БЕЛОЕ ПЕРО И КРАСНОЕ ПЕРО


   После того как мы вернулись к людям, от которых временно отвлеклись, вернемся к их делам.
   Было восемь часов вечера; дом Робера Брике, пустой, печальный, темным треугольником вырисовывался на покрытом мелкими облачками небе, явно предвещавшем ночь скорее дождливую, чем лунную.
   Этот унылый дом, всем своим видом наводивший на мысль, что его душа рассталась с ним, вполне соответствовал высившемуся против него таинственному дому, о котором мы уже говорили читателю. Философы, утверждающие, что у неодушевленных предметов есть своя жизнь, свой язык, свои чувства, сказали бы про эти два дома, что они зевают, уставясь друг на друга.
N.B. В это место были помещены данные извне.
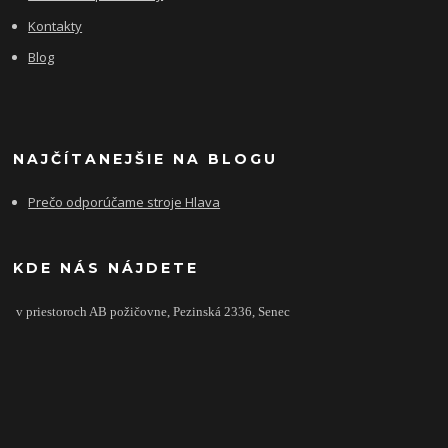
Kontakty
Blog
NAJČÍTANEJŠIE NA BLOGU
Prečo odporúčame stroje Hlava
KDE NÁS NÁJDETE
v priestoroch AB požičovne,
Pezinská 2336,
Senec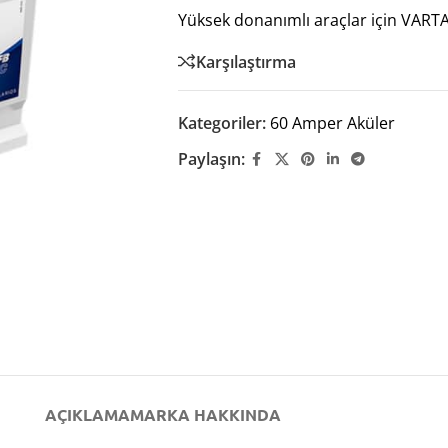
Yüksek donanımlı araçlar için VARTA 
Karşılaştırma
Kategoriler:
60 Amper Aküler
Paylaşın:
AÇIKLAMA
MARKA HAKKINDA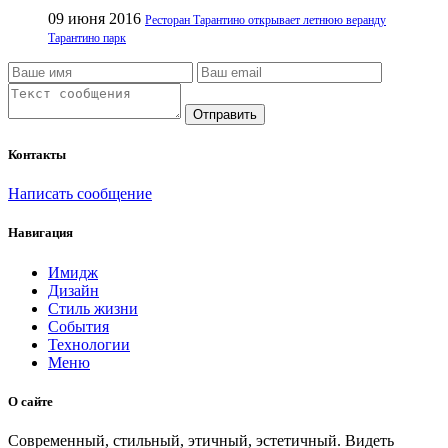
09 июня 2016
Ресторан Тарантино открывает летнюю веранду
Тарантино парк
Отправить
Контакты
Написать сообщение
Навигация
Имидж
Дизайн
Стиль жизни
События
Технологии
Меню
О сайте
Современный, стильный, этичный, эстетичный. Видеть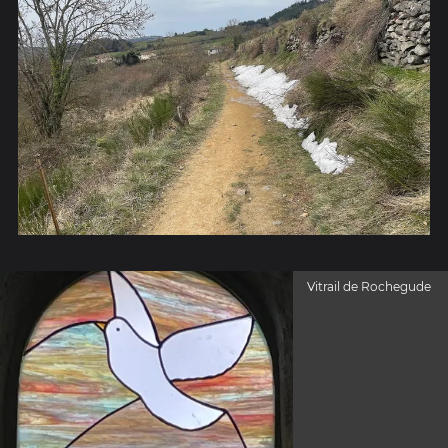
Vitrail de Rochegude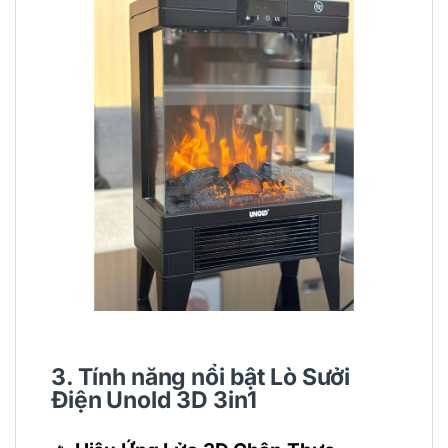
3. Tính năng nổi bật Lò Sưởi
Điện Unold 3D 3in1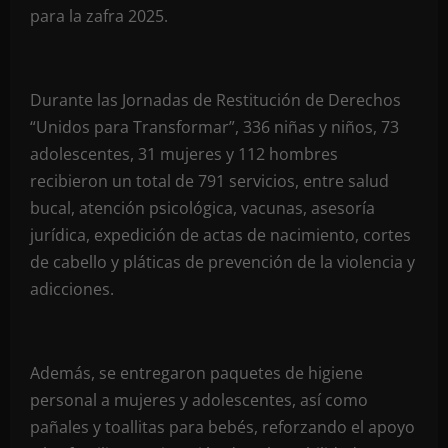
para la zafra 2025.
Durante las Jornadas de Restitución de Derechos
“Unidos para Transformar”, 336 niñas y niños, 73
adolescentes, 31 mujeres y 112 hombres
recibieron un total de 791 servicios, entre salud
bucal, atención psicológica, vacunas, asesoría
jurídica, expedición de actas de nacimiento, cortes
de cabello y pláticas de prevención de la violencia y
adicciones.
Además, se entregaron paquetes de higiene
personal a mujeres y adolescentes, así como
pañales y toallitas para bebés, reforzando el apoyo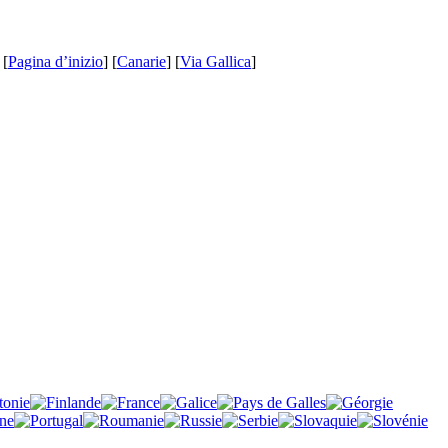
 [
Pagina d’inizio
] [
Canarie
] [
Via Gallica
]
   Неподалеку оттуда было очень шумно: металлический звон сливался с гулом голосов, с каким-то страшным клокотаньем и шипеньем, с резкими выкриками и пронзительным визгом – словно корибанты в какой-то пещере совершали мистерии доброй богине.
   По всей вероятности, именно этот содом привлекал к себе внимание прохаживавшегося по улице молодого человека в высокой фиолетовой шапочке с красным пером и в сером плаще; красавец кавалер часто останавливался на несколько минут перед домом, откуда исходил весь этот шум, после чего, опустив голову, с задумчивым видом возвращался к дому Робера Брике.
   Из чего же слагалась эта симфония?
   Металлический звон издавали передвигаемые на плите кастрюли; клокотали котлы с варевом, кипевшие на раскаленных угольях; шипело жаркое, насаженное на вертела, которые приводились в движение собаками; кричал Фурнишон, хозяин гостиницы «Гордый рыцарь», хлопотавший у раскаленных плит, а визжала его жена, надзиравшая за служанками, которые убирали покои в башенках.
   Внимательно посмотрев на огонь очага, вдохнув аромат жаркого, пытливо вглядевшись в занавески окон, кавалер в фиолетовой шапочке снова принялся расхаживать и немного погодя возобновил свои наблюдения.
   На первый взгляд повадка молодого кавалера представлялась весьма независимой. Однако он никогда не переступал определенной черты, а именно: сточной канавы, пересекавшей улицу перед домом Робера Брике и кончавшейся у таинственного дома.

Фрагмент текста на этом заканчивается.